### Directive
Your answer should be one number: the count of lines in the records that include the word "Electrical".

### Source data
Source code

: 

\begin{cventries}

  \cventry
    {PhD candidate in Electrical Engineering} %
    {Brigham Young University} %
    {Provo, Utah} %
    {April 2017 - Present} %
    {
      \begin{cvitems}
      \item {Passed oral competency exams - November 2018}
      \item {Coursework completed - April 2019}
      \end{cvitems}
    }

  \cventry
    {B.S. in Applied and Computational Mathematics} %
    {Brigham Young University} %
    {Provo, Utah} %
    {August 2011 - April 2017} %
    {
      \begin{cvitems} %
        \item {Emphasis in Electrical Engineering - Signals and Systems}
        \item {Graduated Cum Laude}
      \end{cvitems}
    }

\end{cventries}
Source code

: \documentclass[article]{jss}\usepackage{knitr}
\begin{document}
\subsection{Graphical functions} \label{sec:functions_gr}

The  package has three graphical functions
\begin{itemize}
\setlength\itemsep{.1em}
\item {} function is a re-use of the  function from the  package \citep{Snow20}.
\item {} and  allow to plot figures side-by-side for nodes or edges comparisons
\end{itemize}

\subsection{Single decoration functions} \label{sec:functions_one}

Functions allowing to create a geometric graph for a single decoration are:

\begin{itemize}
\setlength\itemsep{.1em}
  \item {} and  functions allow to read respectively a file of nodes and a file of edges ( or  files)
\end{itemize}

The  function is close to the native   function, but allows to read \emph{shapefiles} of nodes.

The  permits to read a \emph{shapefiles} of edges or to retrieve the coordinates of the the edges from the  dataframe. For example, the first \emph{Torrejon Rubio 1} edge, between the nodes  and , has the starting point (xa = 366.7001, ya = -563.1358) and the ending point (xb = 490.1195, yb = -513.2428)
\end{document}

...

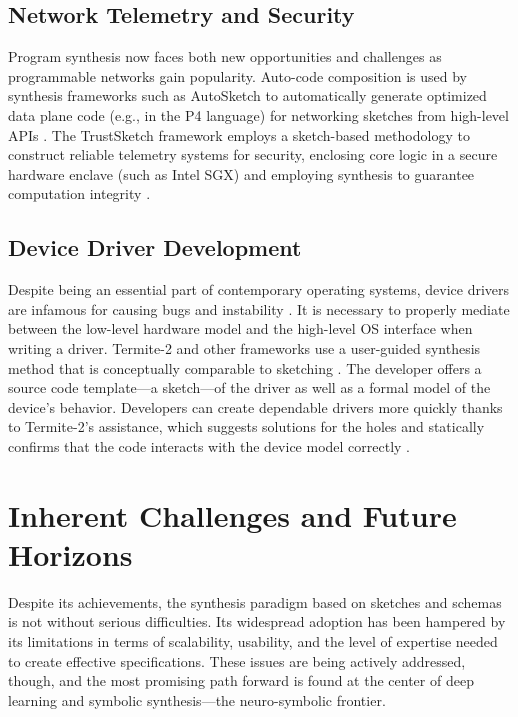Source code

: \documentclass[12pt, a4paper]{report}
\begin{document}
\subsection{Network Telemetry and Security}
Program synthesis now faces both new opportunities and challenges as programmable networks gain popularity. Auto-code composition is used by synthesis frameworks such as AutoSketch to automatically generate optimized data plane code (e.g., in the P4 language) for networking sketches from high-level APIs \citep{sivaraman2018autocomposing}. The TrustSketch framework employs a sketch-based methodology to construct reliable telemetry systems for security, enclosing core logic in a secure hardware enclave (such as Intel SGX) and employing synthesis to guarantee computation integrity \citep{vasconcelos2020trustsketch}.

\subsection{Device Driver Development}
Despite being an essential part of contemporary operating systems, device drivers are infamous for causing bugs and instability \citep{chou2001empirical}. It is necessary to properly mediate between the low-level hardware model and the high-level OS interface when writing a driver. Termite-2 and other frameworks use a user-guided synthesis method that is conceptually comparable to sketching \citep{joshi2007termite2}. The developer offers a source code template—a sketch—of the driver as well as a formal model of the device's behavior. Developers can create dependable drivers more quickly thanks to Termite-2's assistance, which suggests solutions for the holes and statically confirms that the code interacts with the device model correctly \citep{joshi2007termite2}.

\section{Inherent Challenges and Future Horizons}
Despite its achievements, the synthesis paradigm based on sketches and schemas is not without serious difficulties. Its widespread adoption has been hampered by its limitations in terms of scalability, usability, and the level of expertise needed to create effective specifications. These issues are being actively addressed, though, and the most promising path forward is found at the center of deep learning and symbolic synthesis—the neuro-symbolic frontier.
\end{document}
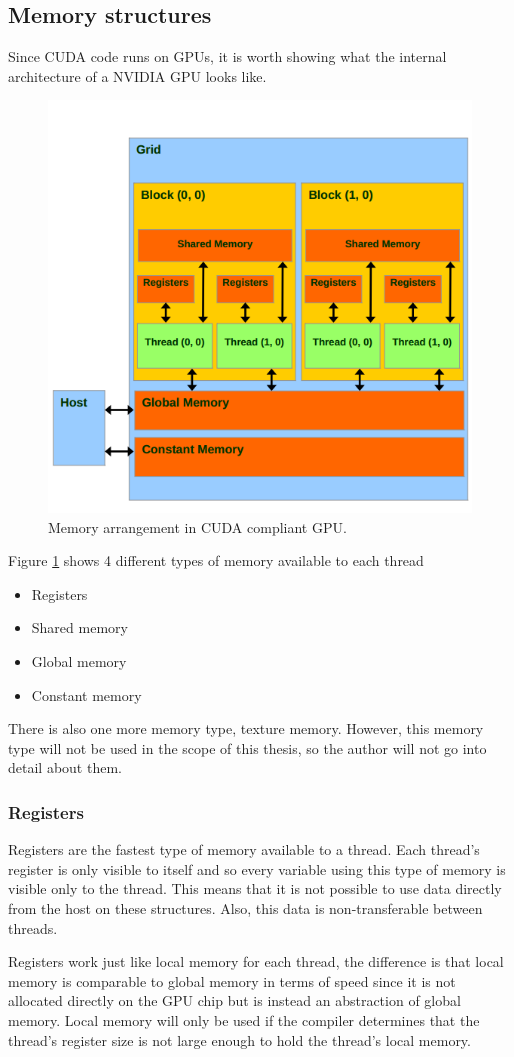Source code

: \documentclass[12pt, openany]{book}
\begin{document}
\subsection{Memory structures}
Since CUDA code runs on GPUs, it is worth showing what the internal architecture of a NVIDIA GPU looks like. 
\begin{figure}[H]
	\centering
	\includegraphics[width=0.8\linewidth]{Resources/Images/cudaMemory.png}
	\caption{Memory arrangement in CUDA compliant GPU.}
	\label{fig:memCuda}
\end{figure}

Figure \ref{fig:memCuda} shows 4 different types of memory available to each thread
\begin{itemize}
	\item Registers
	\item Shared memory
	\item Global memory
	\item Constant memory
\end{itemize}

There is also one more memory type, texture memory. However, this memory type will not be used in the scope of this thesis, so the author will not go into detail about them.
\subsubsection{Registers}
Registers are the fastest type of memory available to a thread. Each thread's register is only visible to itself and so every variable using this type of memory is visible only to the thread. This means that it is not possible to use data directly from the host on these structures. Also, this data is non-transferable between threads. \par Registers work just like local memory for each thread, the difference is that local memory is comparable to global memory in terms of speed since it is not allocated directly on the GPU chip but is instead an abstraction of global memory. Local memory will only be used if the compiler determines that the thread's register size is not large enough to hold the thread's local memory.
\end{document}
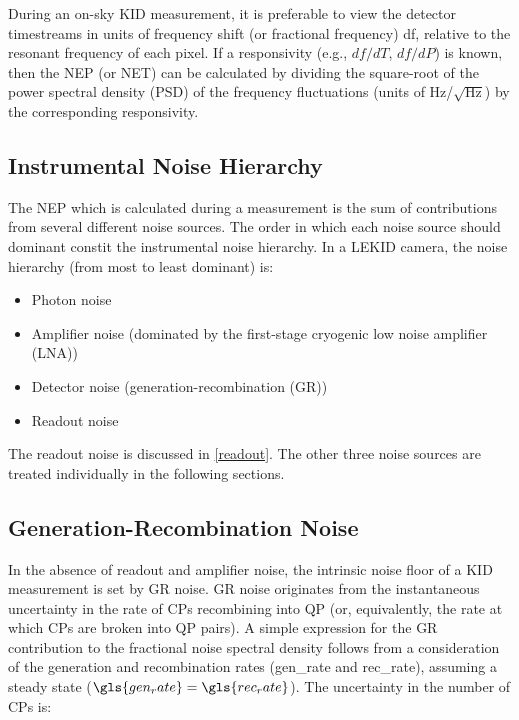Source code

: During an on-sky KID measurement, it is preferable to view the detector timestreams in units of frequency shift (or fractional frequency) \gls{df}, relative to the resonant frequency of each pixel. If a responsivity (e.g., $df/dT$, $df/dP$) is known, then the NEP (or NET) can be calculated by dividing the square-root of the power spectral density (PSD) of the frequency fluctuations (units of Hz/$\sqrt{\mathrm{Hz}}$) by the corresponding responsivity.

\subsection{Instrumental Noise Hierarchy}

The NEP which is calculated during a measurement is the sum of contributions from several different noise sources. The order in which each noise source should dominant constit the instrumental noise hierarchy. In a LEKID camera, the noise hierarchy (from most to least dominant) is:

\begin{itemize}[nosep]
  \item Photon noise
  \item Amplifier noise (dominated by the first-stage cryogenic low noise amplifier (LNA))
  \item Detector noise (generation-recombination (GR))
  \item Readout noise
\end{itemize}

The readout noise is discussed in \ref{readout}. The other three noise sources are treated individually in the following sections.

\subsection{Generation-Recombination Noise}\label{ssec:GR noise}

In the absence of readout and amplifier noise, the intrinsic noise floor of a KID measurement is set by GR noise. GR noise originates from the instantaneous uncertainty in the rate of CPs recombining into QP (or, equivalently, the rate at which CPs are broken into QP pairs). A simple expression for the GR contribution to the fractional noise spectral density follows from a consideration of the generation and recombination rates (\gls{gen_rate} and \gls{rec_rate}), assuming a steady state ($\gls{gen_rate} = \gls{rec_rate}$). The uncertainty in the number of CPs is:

### Task result
2